Üniversitelere yakıştıramadığım olayların başında rektörlük seçimleri gelirdi. Birer siyasetçi hatta siyasetçinin de ötesinde bir seçim atmosferinin hakim olduğu, kutuplaşmalarla gerilen üniversiteler vardı.
Bugün rektörler Cumhurbaşkanı tarafından atanıyor.
Demokratik seçimleri maalesef üniversitede dahi olsa tabiatına uygun yapamıyoruz.
Mutlaka bir kutuplaşma mutlaka bir siyaseti aratmayan ayak oyunlarının kurbanı olmuş bir üniversite kalırdı her seçimin ardından elimizde.

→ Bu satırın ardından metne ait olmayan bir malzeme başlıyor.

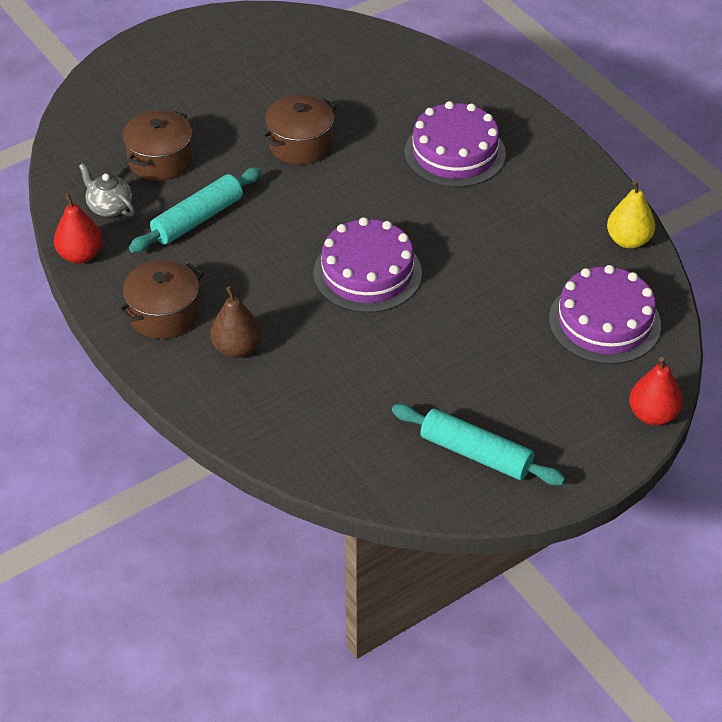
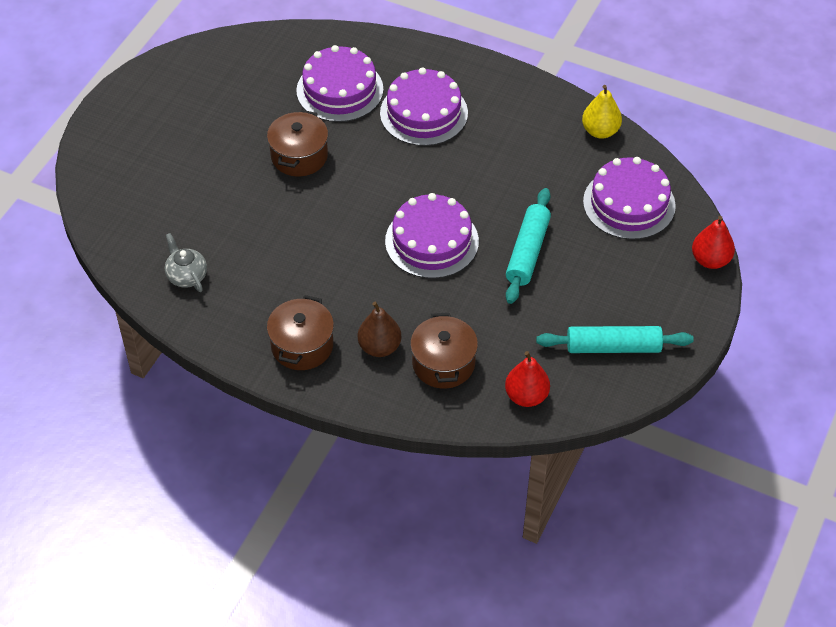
camera: 30 degrees left, 5 degrees up
red pear [54,193,103,263] -> red pear moved to [505,351,550,407]
grey teapot [79,163,135,217] -> grey teapot turned 45 degrees clockwise [165,233,207,292]
brown pot [122,110,193,181] -> brown pot moved to [410,313,478,388]
turquoise rolling pin [129,167,262,253] -> turquoise rolling pin moved to [506,188,551,304]
none -> purple cake [296,45,384,122]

Seçim mevzuuna neden girdim, seçim yorgunu üniversitelerde rektörün işlere adapte olması, dağılmış insan yapılanmasını toparlayıp bir kadro oluşturması zaman alırdı.
Dünden bu güne hala o kısır yapılanmanın içinden gelen isimler yok mu, her üniversitede olduğu gibi bizde de var! Onların da Rektör Prof. Dr. Evren Yaşar’ın hizmet vizyonu karşısında işlerini yapmaktan öteye gidemeyeceklerine inanıyorum.
Büyük umutlar, büyük beklentiler, yıllanmış heyecanımız, kutup yıldızımız Yozgat Bozok Üniversitesi.
Hayatın her kademesinde karşımıza çıkan Yozgat Bozok Üniversitesi’nin kazandığı ivmeyi duraksamadan sürdürmesini diliyor, temenni ediyorum.
Bu gün kendi içindeki yenilenmeyi tamamladığında inanıyorum ki hem insan yapısı hem de kurumsal yapısı ile Yozgat’ın ta kendisi olacak bir üniversitemiz var olacak!